» **Text section**
__________
Common Questions & Answers About Posting Bail

Since you can't use Monopoly's "Get Out of Jail Free" card in real life, chances are good you'll need to post bail if you end up behind bars. If you've never had to post bail before, you might not really understand how the bail system works in this country. Read on for answers to a few of the most common questions about posting bail.

What does the term "posting bail" really mean?

After you're arrested, the court may require that you "post bail" before you can be released from jail. "Bail" refers to the money you must pay to ensure that you'll actually show up for court on the appointed court date. If you fail to appear in court on the scheduled day, the court will keep your bail and a warrant for your arrest will be issued.

There are several types of bail that are commonly accepted, including:

  • Cash or check for the entire bail amount
  • Property valued at the full amount of the bail
  • Bond (guaranteed payment of the full bail amount)
__________
» **Information**
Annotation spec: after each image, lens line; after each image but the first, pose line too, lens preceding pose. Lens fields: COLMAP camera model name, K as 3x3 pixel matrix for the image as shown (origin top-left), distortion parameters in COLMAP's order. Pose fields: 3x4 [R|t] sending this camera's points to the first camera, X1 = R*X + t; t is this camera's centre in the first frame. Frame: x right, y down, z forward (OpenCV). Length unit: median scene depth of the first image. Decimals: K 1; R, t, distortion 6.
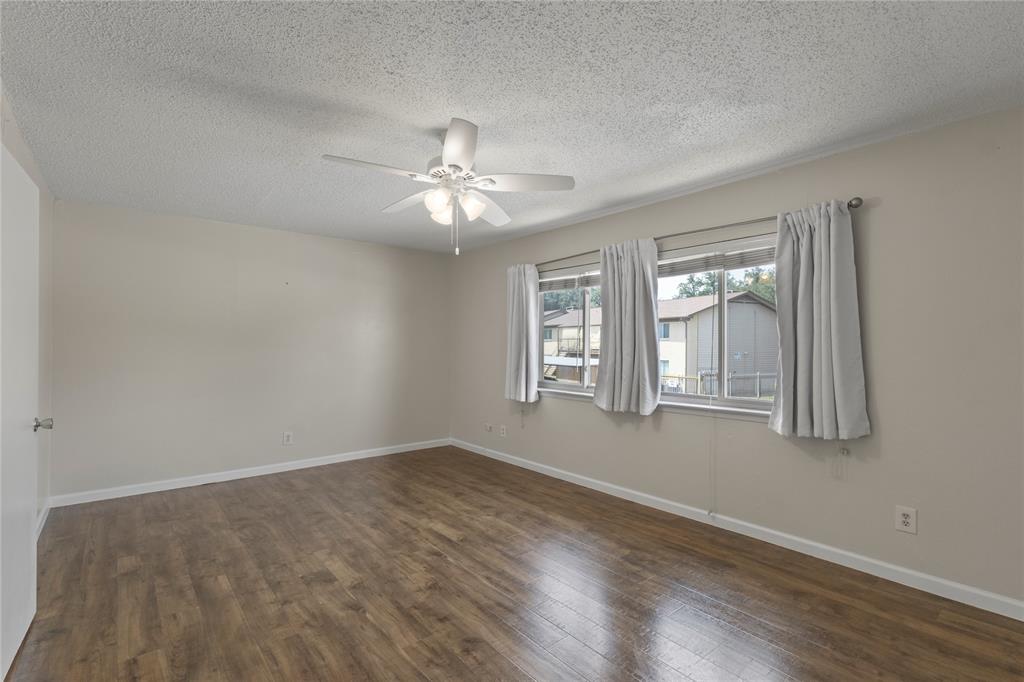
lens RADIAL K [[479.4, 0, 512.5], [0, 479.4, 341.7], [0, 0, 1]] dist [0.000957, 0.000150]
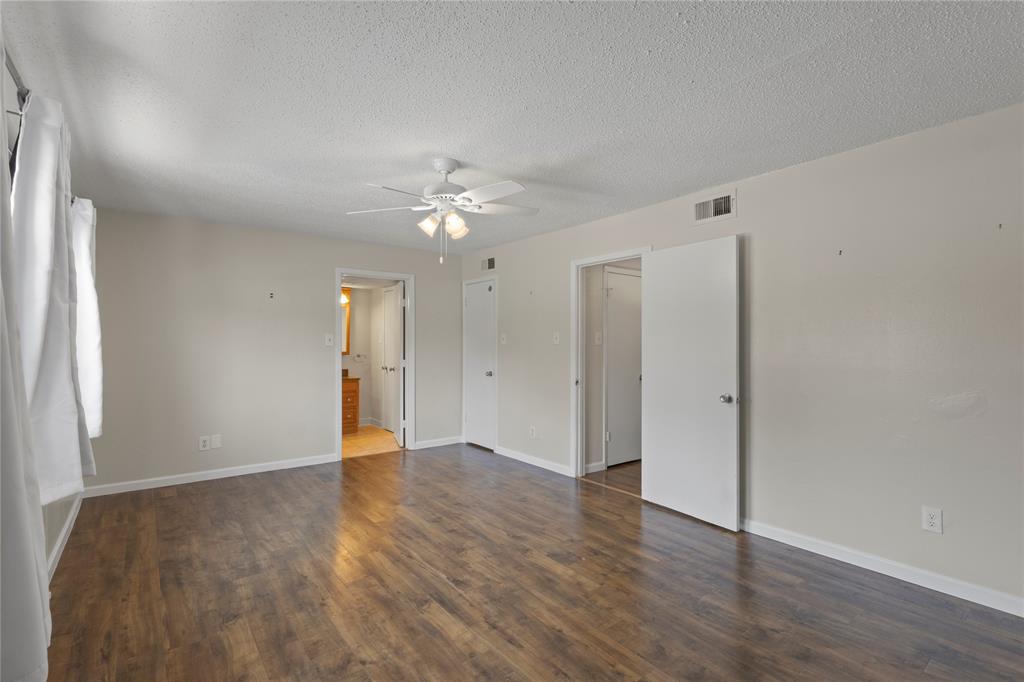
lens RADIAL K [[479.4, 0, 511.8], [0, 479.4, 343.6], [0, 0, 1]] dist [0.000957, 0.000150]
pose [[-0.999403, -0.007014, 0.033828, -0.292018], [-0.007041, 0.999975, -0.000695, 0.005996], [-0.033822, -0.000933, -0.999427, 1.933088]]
__________
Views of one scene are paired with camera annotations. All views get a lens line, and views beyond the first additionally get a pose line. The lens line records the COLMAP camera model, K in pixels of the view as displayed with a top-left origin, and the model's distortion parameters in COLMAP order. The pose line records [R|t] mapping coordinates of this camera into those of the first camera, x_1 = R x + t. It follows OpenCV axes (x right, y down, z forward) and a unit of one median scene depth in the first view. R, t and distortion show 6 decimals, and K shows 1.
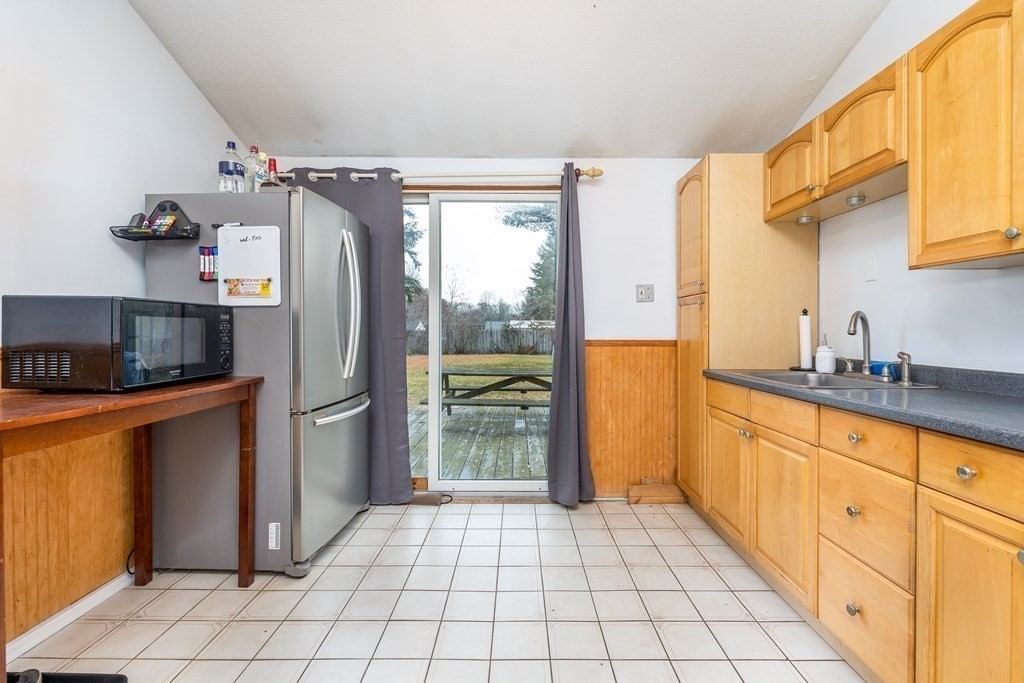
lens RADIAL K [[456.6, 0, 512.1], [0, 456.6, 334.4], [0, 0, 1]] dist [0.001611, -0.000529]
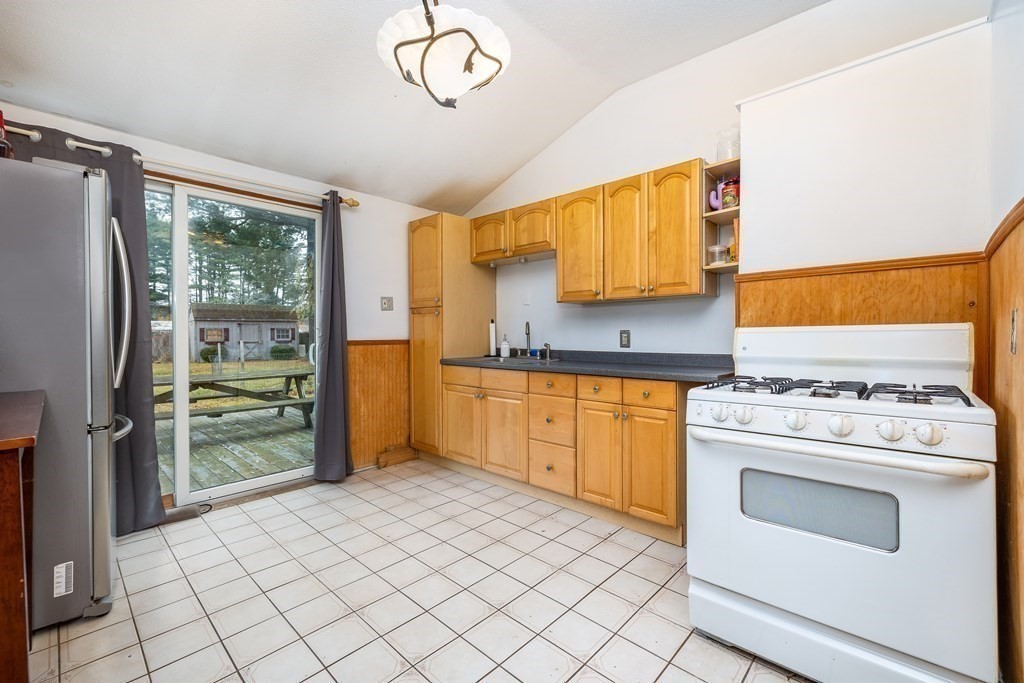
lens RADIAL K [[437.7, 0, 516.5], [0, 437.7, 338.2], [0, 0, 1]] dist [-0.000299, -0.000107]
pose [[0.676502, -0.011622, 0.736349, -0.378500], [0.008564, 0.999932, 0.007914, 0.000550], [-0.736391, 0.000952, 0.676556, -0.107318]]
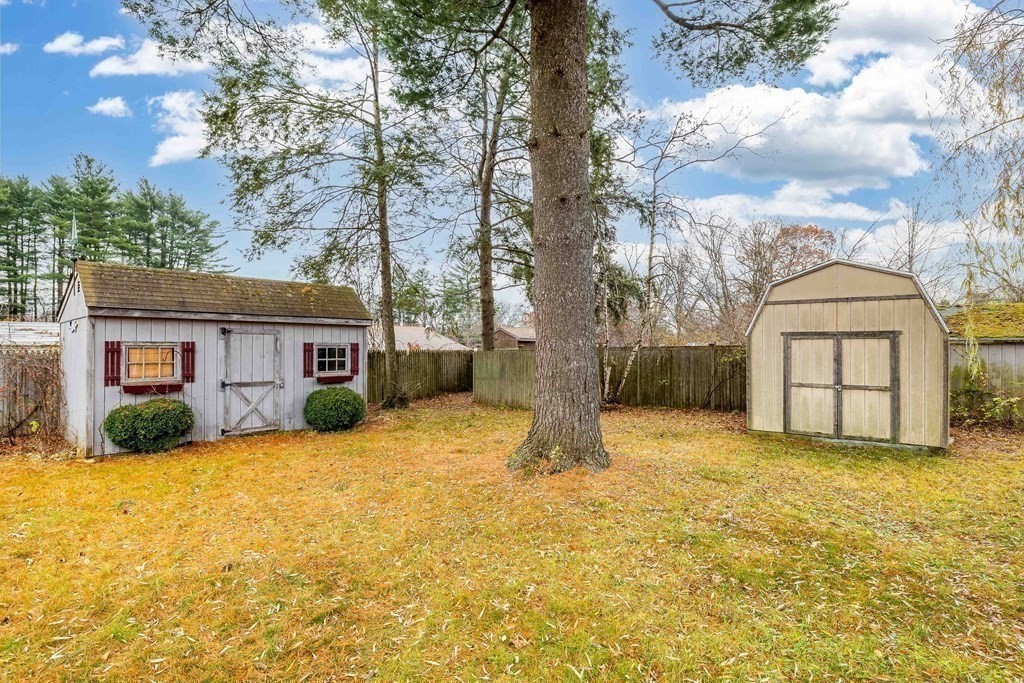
__________
» **What this exercise asks**
• a. According to the text on posting bail, what happens if you fail to appear in court on the scheduled day?
• b. Write the next part of the text on posting bail, picking up after its final line.

» **Answers for this exercise**
• a. The court keeps your bail, and a warrant for your arrest is issued.

• b.
Who determines how much bail must be paid?

Your bail is set by a judge. However, since you may have to wait several days before you're scheduled to see a judge, most jails already have a list of standard amounts of bail owed for certain types of common crimes. This way, if you pay the amount of bail on the list, you can get out of jail much faster than you would if you wait to see a judge.

What happens if you can't afford to pay the bail?

When you can't afford the bail, you can request a lower amount from the judge. If you do need to request a lower bail, you may have to attend a hearing specifically for this purpose. Either that or you can wait to request a lower bail amount at your arraignment.

What is a bail bond?

You can pay your bail in one of two ways: either pay the full amount or buy a bail bond. If you buy a bail bond, you are buying a written promise from a licensed bail agent (or bail bondsman) that basically states you will appear at your scheduled court hearing. Otherwise, the bail agent will be responsible for paying your entire bail amount.

When you buy a bail bond, you typically must pay a nonrefundable fee of 10 to 20 percent of the full bail amount to the bail agent. Since the bail agent is responsible for paying your full bail amount if you fail to appear at your court hearing, you'll need to secure this bond with collateral. Keep in mind that most bail bond agents don't accept personal checks or credit cards, so be prepared to pay for the bond with cash or a money order.

Is it possible to get out of jail without posting bail?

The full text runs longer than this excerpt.